Directions:
All that is wanted is a word-for-word copy of the data from its first line to the line containing "pinky dip: (381, 262)", both included.

Dataset:
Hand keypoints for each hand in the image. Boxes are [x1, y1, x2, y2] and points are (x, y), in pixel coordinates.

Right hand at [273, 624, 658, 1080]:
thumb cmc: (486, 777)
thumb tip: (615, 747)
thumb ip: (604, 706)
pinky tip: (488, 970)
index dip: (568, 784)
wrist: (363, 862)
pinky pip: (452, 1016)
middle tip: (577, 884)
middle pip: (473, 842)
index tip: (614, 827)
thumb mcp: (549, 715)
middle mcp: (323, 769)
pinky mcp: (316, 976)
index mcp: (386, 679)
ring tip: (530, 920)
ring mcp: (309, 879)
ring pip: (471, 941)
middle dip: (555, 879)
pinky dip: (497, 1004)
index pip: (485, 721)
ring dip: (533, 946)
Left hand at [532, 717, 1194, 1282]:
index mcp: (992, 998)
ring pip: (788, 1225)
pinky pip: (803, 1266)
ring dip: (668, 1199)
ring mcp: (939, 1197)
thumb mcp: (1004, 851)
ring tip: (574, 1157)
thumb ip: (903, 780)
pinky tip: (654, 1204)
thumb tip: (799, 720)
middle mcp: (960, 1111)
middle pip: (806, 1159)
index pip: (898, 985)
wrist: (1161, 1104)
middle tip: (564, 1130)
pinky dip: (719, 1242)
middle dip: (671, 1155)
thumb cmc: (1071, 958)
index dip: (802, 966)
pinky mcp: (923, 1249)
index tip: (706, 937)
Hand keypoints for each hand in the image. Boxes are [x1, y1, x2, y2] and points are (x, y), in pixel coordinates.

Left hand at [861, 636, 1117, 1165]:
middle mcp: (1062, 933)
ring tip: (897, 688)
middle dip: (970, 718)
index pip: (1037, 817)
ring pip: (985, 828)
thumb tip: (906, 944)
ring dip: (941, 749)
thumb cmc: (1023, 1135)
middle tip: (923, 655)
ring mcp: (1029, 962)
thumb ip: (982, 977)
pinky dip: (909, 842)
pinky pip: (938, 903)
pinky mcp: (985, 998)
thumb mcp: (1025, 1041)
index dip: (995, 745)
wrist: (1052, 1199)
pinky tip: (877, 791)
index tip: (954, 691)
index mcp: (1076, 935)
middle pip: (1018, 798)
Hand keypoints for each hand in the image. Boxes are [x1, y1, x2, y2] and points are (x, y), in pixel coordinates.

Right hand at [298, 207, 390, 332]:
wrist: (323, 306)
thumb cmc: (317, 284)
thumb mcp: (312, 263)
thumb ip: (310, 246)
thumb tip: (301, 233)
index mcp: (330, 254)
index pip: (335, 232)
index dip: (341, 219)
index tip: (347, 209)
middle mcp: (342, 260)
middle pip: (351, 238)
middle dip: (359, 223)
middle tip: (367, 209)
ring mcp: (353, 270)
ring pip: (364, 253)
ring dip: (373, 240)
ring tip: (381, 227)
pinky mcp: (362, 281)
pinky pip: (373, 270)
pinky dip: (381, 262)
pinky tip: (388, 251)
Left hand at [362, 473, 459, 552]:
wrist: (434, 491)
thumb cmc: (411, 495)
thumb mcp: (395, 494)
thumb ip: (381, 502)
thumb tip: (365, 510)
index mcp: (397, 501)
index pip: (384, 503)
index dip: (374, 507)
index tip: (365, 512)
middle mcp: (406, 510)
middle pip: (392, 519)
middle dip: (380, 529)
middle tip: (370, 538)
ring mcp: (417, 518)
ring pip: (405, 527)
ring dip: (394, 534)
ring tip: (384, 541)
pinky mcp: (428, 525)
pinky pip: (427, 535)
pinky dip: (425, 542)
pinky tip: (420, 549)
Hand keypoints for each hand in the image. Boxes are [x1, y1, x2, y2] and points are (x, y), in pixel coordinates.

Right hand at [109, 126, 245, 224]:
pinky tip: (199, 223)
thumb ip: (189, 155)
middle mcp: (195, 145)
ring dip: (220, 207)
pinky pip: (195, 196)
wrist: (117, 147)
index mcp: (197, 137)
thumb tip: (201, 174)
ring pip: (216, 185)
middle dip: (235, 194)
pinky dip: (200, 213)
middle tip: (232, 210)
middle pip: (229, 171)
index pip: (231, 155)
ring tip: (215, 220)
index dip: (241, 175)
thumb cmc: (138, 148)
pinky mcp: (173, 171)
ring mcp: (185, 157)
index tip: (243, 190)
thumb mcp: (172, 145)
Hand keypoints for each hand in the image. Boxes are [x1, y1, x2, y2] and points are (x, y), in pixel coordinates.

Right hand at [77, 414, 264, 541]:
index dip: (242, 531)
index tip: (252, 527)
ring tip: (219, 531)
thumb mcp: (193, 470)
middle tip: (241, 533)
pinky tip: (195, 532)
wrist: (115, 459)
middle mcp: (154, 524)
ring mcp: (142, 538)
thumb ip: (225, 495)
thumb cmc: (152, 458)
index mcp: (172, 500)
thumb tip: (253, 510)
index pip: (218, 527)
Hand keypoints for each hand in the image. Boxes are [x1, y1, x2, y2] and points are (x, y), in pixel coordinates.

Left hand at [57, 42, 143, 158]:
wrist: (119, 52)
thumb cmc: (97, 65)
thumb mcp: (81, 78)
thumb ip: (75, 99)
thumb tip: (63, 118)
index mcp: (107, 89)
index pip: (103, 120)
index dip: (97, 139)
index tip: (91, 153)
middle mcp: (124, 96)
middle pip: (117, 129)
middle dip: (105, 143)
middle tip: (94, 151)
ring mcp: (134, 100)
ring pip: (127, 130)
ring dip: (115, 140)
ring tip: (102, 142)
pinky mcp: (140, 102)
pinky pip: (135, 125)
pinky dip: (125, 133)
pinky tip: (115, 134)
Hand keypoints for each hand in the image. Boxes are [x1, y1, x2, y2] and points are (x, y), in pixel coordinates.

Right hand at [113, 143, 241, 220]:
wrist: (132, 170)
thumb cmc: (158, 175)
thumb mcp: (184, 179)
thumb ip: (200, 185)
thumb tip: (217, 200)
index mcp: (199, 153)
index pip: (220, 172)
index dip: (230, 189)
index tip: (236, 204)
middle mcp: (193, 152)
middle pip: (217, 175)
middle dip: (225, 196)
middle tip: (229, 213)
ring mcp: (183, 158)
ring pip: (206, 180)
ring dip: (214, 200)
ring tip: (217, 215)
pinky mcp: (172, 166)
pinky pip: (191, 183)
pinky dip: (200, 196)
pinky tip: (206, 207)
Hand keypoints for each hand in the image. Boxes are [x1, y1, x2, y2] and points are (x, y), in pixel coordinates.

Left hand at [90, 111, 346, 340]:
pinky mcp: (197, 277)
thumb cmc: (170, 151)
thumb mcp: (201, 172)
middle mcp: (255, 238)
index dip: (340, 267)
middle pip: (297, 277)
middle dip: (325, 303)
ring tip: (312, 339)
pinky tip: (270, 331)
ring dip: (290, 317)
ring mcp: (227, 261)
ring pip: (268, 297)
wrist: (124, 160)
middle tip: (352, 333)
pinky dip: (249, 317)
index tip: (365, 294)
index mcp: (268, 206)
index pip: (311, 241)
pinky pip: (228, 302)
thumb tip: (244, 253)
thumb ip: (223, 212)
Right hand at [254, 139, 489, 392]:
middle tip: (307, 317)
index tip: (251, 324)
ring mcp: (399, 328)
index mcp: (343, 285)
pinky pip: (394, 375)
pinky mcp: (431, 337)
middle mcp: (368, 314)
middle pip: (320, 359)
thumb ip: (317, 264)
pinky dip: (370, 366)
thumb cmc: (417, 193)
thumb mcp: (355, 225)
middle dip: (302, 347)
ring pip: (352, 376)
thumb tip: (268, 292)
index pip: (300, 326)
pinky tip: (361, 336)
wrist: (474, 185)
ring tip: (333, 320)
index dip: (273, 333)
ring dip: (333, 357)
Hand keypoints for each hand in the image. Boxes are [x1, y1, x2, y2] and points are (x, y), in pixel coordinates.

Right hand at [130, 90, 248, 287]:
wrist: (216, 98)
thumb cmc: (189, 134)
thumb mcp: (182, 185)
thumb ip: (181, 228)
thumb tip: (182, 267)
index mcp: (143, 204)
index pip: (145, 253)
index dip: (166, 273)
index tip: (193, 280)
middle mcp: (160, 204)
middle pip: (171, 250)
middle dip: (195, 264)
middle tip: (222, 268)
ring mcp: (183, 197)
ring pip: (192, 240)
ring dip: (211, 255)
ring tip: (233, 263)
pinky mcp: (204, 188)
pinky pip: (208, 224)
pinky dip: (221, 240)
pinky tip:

Output for this exercise:
Hand keypoints for each hand in the image. Boxes are [x1, y1, x2, y2] and points are (x, y), in pixel coordinates.

Right hand at [273, 624, 658, 1080]:
thumb cmc: (486, 777)
thumb tip: (615, 747)
thumb ip: (604, 706)
pinky tip: (488, 970)
index dip: (568, 784)
wrist: (363, 862)
pinky pip: (452, 1016)
middle tip: (577, 884)
middle pip: (473, 842)
index tip: (614, 827)
thumb mcp: (549, 715)
middle mcp: (323, 769)
pinky mcp: (316, 976)
index mcp: (386, 679)
ring tip: (530, 920)
ring mcp: (309, 879)
ring pip: (471, 941)
middle dip: (555, 879)
pinky dip: (497, 1004)
index pip: (485, 721)
ring dip: (533, 946)
Left hand at [532, 717, 1194, 1282]:
index mcp: (992, 998)
ring pip: (788, 1225)
pinky pip: (803, 1266)
ring dip: (668, 1199)
ring mcp: (939, 1197)
thumb mcp: (1004, 851)
ring tip: (574, 1157)
thumb ip: (903, 780)
pinky tip: (654, 1204)
thumb tip: (799, 720)
middle mcp: (960, 1111)
middle pip: (806, 1159)
index pip: (898, 985)
wrist: (1161, 1104)
middle tip: (564, 1130)
pinky dip: (719, 1242)
middle dip: (671, 1155)
thumb cmc: (1071, 958)
index dip: (802, 966)
pinky mcp: (923, 1249)
index tip: (706, 937)
Hand keypoints for each hand in the image. Boxes are [x1, y1, x2, y2] and points are (x, y), in pixel coordinates.

Left hand at [861, 636, 1117, 1165]:
middle mcp: (1062, 933)
ring tip: (897, 688)
middle dip: (970, 718)
index pip: (1037, 817)
ring pip: (985, 828)
thumb tip: (906, 944)
ring dip: (941, 749)
thumb cmc: (1023, 1135)
middle tip: (923, 655)
ring mcp: (1029, 962)
thumb ip: (982, 977)
pinky dip: (909, 842)
pinky pip: (938, 903)
pinky mcp: (985, 998)
thumb mcp: (1025, 1041)
index dip: (995, 745)
wrist: (1052, 1199)
pinky tip: (877, 791)
index tip: (954, 691)
index mcp: (1076, 935)
middle pip: (1018, 798)
Hand keypoints for each hand in the image. Boxes are [x1, y1, x2, y2] and points are (x, y), in pixel coordinates.

Right hand at [298, 207, 390, 332]:
wrist: (323, 306)
thumb cmc: (317, 284)
thumb mcp: (312, 263)
thumb ip: (310, 246)
thumb tip: (301, 233)
index mcp: (330, 254)
index pip: (335, 232)
index dip: (341, 219)
index tip: (347, 209)
middle mcp: (342, 260)
middle pip: (351, 238)
middle dip: (359, 223)
middle tip: (367, 209)
ring mcp: (353, 270)
ring pip: (364, 253)
ring dip: (373, 240)
ring tip: (381, 227)
pinky mcp: (362, 281)
pinky pip: (373, 270)
pinky dip: (381, 262)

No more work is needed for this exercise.